1977 Naghan earthquake
- UTC time: 1977-04-06 13:36:37;
- ISC event: 699473;
- USGS-ANSS: ComCat;
- Local date: April 6, 1977;
- Local time: ;
- Magnitude: 6.0 M_{w};
- Depth: 6 km (3.7 mi);
- Epicenter: 31°50′42″N 50°42′40″E﻿ / ﻿31.845°N 50.711°E
- Type: Reverse
- Areas affected: Iran
- Max. intensity: MMI VIII (Severe)
- Casualties: 348 killed

= 1977 Naghan earthquake =

Severe earthquake centered in Ardabil, northern Iran

The 1977 Naghan earthquake struck Chaharmahal and Bakhtiari province in Iran on April 6 at 13:36 UTC. The earthquake measuring 6.0 occurred at a depth of 15 km and had a maximum Modified Mercalli intensity of VIII (Severe). More than 2,100 homes were destroyed and at least 348 people died.

==Tectonic setting==
Iran is a region that accommodates oblique convergence through thrust and strike-slip faults with clear geomorphic expression at the surface. These pure thrust and pure strike-slip faults run parallel to each other. Beginning in the Miocene or Cenozoic, continental collision involving the Arabian plate and Central Iran formed the 1,200 km-long Zagros Mountains. The mountain belt trends northwest–southeast from Eastern Anatolia to the Strait of Hormuz. Approximately 30–50 percent of the ~25 cm/yr convergence between the Arabian and Eurasian plates is accommodated along the Zagros.

==Earthquake==
Major faults in this zone include the Main Zagros Reverse Fault (MZRF) which is an inactive thrust fault bounding the northern Zagros. This fault was active when subduction was ongoing. The fault became inactive when suturing occurred and continental collision began. The Kazerun—Borazjan Fault (KBF) system is another major structure, consisting of a wide zone of right-lateral faults that cuts through the belt. It lies in the middle of the belt. To the east, the Zagros fold and thrust zone accommodates convergence through thrust and strike-slip faulting. Strike-slip faulting is mainly accommodated along the northwest–southeast trending Main Recent Fault which displays right-lateral displacement. The fault is parallel to the MZRF and mountain belt. The KBF fault accommodate the different rate of convergence between the northwestern and southeastern belt. It consists of three segments—the Dena, Kazerun, and Borazjan faults. At its southern extent, these fault segments curve to the east and display reverse faulting. The northern KBF meets the Main Recent Fault (Ardal Fault segment) near Borujen where it also accommodates strike-slip deformation. The MRF also runs parallel to the belt.

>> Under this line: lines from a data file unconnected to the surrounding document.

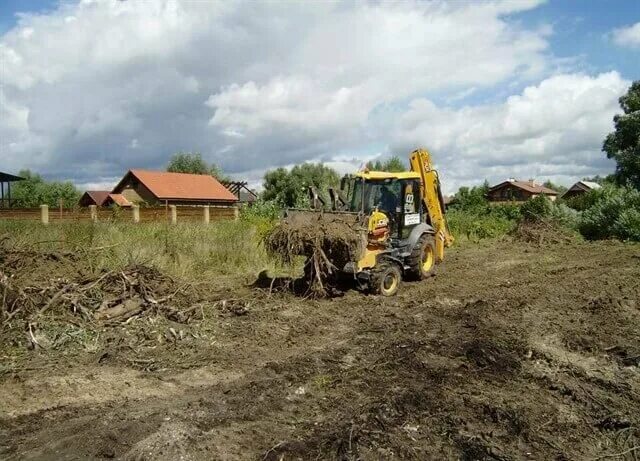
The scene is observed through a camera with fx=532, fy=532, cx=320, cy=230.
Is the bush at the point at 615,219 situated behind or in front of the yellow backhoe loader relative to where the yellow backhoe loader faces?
behind

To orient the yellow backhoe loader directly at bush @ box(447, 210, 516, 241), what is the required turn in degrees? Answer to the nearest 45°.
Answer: approximately 135° to its right

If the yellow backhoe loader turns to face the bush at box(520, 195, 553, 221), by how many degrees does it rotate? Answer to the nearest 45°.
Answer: approximately 180°

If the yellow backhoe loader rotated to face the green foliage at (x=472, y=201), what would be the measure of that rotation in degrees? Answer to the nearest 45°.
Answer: approximately 135° to its right

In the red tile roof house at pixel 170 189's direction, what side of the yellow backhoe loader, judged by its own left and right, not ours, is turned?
right

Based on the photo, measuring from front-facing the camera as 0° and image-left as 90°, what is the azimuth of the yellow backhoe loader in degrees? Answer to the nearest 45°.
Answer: approximately 45°

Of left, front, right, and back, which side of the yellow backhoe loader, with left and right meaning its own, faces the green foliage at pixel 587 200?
back
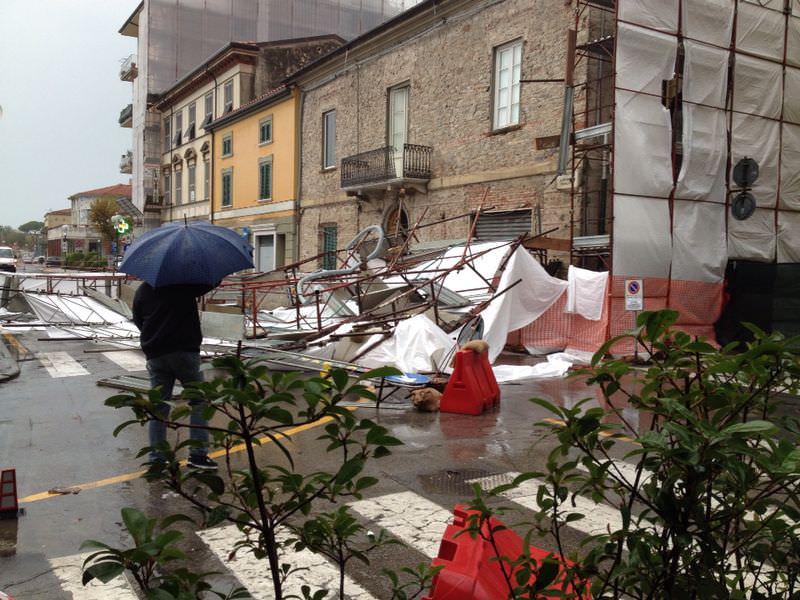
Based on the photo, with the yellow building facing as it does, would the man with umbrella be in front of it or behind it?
in front

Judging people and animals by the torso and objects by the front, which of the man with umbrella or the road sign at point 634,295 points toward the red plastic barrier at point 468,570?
the road sign

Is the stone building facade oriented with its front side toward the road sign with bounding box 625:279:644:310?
no

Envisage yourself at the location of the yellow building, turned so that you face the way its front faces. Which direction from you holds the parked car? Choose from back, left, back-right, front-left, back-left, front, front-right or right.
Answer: right

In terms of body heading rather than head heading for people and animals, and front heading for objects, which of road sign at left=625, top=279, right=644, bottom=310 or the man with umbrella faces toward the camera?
the road sign

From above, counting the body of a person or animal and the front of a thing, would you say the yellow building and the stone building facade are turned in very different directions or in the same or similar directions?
same or similar directions

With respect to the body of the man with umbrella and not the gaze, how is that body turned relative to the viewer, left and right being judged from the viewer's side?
facing away from the viewer and to the right of the viewer

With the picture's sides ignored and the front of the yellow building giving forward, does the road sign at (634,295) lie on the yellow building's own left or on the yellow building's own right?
on the yellow building's own left

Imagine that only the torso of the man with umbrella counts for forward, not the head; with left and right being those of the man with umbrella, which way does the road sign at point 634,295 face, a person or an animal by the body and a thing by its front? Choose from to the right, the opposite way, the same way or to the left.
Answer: the opposite way

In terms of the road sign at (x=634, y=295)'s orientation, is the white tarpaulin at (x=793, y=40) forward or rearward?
rearward

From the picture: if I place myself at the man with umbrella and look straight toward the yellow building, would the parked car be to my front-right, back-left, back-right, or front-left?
front-left

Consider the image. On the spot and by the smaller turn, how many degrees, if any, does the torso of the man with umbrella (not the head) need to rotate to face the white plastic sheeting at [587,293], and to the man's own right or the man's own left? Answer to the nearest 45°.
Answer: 0° — they already face it

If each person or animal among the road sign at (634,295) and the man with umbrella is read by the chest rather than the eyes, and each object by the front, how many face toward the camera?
1

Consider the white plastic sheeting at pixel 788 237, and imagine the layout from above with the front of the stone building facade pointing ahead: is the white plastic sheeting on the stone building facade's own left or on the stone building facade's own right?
on the stone building facade's own left

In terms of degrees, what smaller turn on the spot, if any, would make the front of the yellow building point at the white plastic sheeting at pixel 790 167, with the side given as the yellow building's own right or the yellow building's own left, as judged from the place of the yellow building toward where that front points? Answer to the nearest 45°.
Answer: approximately 90° to the yellow building's own left

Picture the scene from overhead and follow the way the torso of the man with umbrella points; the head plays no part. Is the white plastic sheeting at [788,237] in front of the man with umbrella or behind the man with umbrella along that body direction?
in front

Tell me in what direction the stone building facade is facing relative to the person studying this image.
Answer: facing the viewer and to the left of the viewer

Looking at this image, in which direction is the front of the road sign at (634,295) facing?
toward the camera

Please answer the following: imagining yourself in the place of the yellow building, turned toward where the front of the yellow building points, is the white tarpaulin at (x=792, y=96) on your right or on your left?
on your left

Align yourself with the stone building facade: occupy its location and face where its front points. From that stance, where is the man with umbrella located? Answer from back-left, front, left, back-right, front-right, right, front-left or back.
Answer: front-left
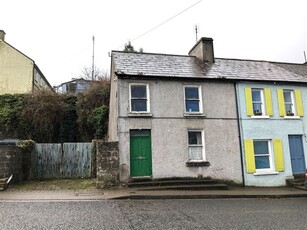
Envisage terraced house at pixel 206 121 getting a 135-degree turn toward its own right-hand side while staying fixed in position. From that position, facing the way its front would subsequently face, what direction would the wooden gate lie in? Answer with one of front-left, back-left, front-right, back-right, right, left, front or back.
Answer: front-left

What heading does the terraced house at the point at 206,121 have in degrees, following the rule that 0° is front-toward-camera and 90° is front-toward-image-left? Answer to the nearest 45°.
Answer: approximately 0°

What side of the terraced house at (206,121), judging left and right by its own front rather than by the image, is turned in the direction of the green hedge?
right
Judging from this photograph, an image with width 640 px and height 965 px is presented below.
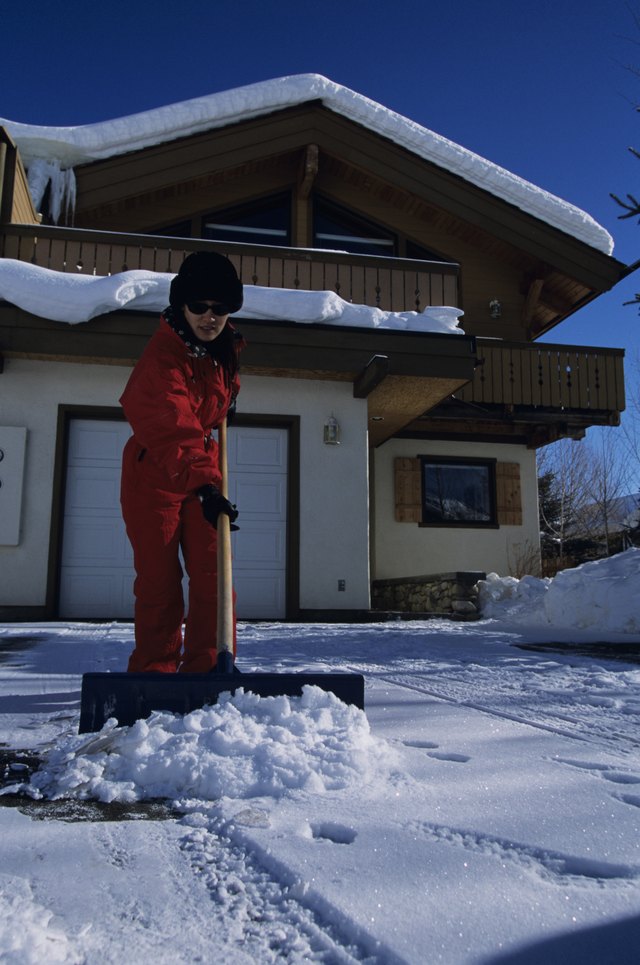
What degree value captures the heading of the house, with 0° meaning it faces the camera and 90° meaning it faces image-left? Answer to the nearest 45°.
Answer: approximately 0°

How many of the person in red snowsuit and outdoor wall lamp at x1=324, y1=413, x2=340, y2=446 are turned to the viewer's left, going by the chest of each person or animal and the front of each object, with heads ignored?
0

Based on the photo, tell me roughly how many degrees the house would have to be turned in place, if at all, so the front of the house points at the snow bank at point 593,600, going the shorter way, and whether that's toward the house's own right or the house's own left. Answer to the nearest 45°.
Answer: approximately 45° to the house's own left

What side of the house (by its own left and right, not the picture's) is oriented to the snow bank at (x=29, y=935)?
front

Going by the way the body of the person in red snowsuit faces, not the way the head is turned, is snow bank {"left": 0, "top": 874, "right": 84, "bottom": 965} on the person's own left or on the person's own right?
on the person's own right

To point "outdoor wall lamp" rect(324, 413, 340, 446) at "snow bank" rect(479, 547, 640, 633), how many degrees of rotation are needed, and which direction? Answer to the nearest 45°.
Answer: approximately 45° to its left

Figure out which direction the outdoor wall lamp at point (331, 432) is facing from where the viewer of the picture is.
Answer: facing the viewer

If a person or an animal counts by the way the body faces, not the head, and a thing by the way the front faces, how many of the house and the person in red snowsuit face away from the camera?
0

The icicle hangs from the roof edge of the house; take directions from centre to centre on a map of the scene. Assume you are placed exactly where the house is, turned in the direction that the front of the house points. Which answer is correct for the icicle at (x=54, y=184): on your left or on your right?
on your right

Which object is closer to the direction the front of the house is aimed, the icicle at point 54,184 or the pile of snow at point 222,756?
the pile of snow

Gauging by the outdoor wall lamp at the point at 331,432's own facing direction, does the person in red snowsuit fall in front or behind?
in front

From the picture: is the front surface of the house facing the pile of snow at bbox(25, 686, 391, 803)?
yes

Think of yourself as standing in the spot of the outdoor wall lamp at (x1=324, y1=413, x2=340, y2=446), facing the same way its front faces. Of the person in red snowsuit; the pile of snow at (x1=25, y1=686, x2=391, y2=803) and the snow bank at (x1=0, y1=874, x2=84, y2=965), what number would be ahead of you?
3
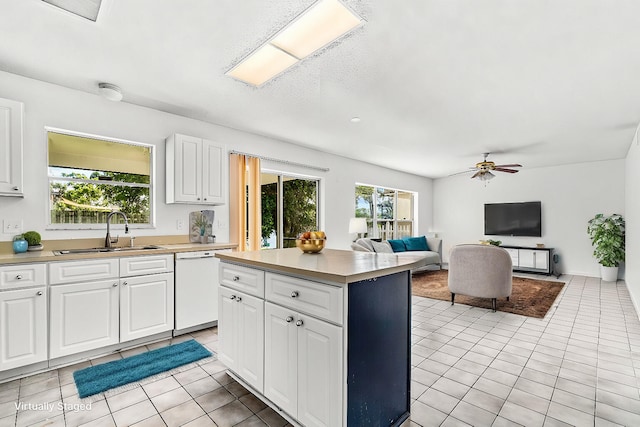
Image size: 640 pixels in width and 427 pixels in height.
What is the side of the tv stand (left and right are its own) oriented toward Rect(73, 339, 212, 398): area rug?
front

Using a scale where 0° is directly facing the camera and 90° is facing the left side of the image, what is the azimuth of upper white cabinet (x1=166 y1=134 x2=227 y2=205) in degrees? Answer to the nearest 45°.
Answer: approximately 315°

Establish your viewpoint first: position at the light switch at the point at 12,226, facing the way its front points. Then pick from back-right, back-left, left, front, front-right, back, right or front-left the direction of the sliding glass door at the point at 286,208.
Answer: left

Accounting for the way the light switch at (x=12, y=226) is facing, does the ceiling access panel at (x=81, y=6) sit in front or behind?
in front

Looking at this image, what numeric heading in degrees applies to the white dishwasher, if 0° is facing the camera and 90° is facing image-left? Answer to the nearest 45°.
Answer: approximately 315°

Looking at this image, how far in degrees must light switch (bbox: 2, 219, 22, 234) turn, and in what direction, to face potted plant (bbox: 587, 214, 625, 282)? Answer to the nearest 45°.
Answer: approximately 45° to its left

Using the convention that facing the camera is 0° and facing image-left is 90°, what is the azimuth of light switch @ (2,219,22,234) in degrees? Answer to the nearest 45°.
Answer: approximately 0°

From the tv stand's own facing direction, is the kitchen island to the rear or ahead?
ahead

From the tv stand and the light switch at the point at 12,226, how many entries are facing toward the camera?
2

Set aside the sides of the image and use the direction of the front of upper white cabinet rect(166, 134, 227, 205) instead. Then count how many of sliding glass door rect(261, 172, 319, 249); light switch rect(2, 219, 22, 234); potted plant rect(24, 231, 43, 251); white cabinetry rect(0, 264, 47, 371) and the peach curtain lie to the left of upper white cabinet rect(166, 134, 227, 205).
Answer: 2

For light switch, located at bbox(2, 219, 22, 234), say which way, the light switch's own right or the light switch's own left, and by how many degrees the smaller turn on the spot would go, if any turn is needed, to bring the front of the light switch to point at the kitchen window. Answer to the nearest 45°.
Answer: approximately 90° to the light switch's own left

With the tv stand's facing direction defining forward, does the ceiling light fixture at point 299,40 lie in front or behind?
in front
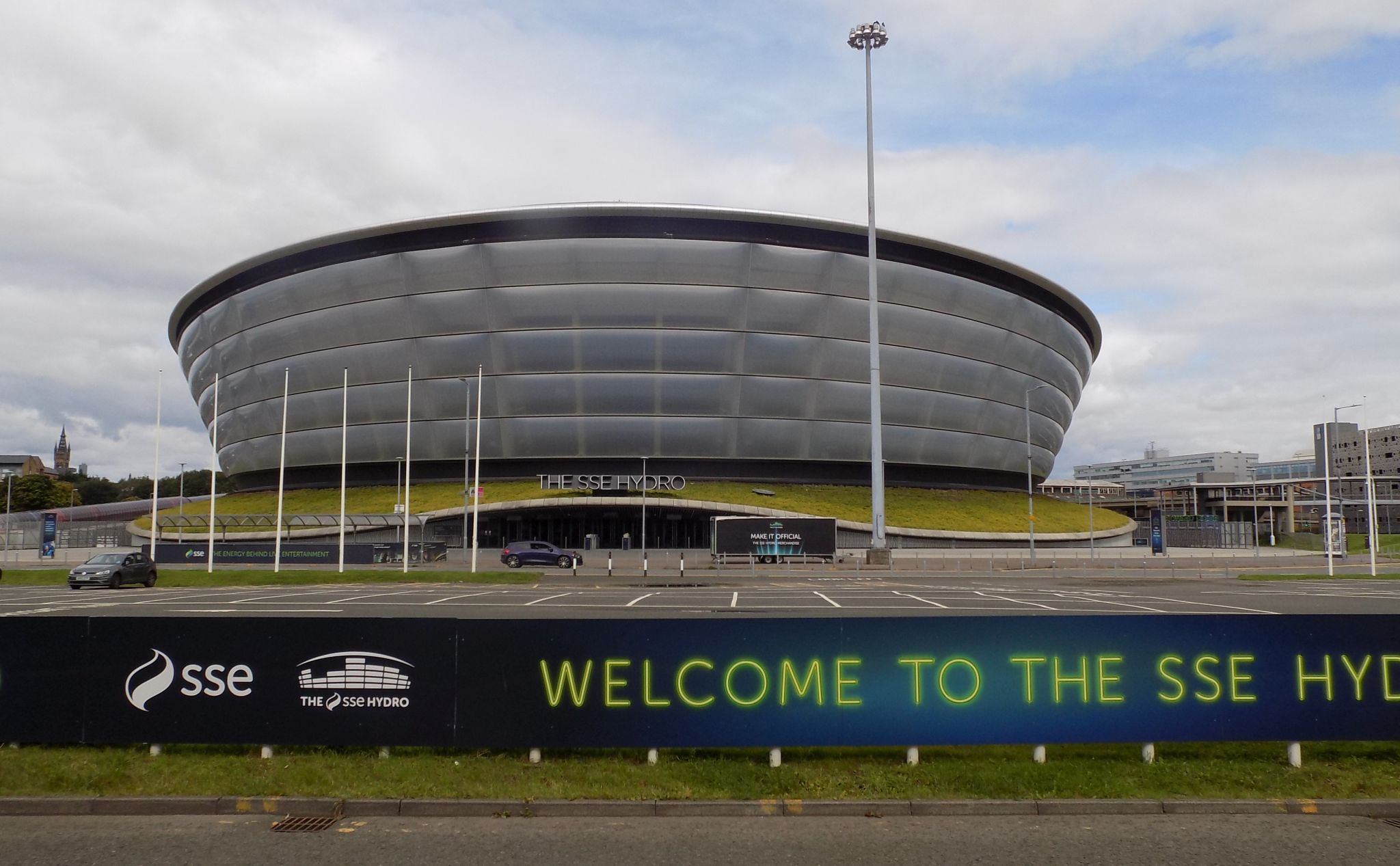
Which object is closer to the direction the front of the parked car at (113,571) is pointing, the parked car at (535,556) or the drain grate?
the drain grate

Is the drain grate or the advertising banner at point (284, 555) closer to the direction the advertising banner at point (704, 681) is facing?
the drain grate

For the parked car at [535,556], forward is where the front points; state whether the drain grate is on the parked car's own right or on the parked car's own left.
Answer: on the parked car's own right

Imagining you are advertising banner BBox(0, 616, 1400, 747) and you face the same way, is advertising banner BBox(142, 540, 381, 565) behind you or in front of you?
behind

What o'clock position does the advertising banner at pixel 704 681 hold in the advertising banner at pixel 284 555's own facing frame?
the advertising banner at pixel 704 681 is roughly at 12 o'clock from the advertising banner at pixel 284 555.

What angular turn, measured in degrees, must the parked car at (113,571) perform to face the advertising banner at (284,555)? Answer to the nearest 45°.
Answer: approximately 180°

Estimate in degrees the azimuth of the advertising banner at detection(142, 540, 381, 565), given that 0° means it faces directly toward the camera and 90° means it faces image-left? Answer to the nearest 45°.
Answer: approximately 0°

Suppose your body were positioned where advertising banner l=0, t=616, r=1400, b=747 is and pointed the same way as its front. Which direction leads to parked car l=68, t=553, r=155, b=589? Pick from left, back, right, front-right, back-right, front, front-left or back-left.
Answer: back-right

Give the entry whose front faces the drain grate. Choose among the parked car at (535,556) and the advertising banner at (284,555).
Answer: the advertising banner

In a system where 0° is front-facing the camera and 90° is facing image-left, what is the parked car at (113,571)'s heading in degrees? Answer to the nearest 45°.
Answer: approximately 45°

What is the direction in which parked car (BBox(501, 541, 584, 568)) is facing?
to the viewer's right

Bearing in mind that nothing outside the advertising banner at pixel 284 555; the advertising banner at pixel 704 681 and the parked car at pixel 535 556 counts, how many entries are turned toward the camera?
2

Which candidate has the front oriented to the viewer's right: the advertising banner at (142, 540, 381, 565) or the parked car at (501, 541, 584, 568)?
the parked car

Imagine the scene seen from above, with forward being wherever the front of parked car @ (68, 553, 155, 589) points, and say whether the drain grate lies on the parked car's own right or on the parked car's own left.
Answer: on the parked car's own left

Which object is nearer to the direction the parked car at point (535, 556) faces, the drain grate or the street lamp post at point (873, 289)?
the street lamp post

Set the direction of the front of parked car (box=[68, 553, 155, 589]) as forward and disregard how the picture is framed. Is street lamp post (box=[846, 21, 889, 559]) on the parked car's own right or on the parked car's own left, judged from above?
on the parked car's own left

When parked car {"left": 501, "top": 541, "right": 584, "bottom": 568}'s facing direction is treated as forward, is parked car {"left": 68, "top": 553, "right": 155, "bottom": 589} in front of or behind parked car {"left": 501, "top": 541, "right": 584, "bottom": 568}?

Seismicity on the Ardal Fault is high—earthquakes were recorded near the fault in 1666, 1874 and 1880. Along the Dena Fault, earthquakes were recorded in 1934, 1975 and 1989. The earthquake on April 6, 1977, occurred near the Ardal Fault. It displayed a both reverse and strike-slip focal mechanism but no surface ruptures were identified. The fault plane was identified as trending west-northwest–east-southeast. A focal depth of 6 km was calculated. The reverse focal mechanism is inconsistent with rupture on the Dena Fault and suggest it was produced on the Dopolan or the Gazulak faults. These north–northeast dipping reverse faults produce surface expressions further south of the epicenter.

==Impact==
The earthquake devastated a 150 km2 area where a large majority of homes in the area were constructed of brick and masonry. Due to their brittle walls and heavy roofs, many of these construction were damaged or collapsed, often killing people. At least 348 people died, another 200 were injured, and approximately 2,100 homes were heavily damaged. A maximum Modified Mercalli intensity of VIII (Severe) was assigned.

The highest number of deaths was recorded at Naghan, where 202 died. There were 43 deaths at Jaghdan; 64 at Ardal; and 11 at Dastgerd. Eight schools were razed while another 37 were damaged. Because the earthquake occurred during a period of heavy rainfall, it areas on alluvium became water-saturated high clay which worsened the damage. Some villages built on the slopes of the mountains were damaged or flattened by landslides. In Jaghdan, all adobe brick homes were destroyed. Masonry construction were also affected and one school in Ardal was partially destroyed. There was additional damage from several aftershocks measuring in the magnitude range of 4 to 5.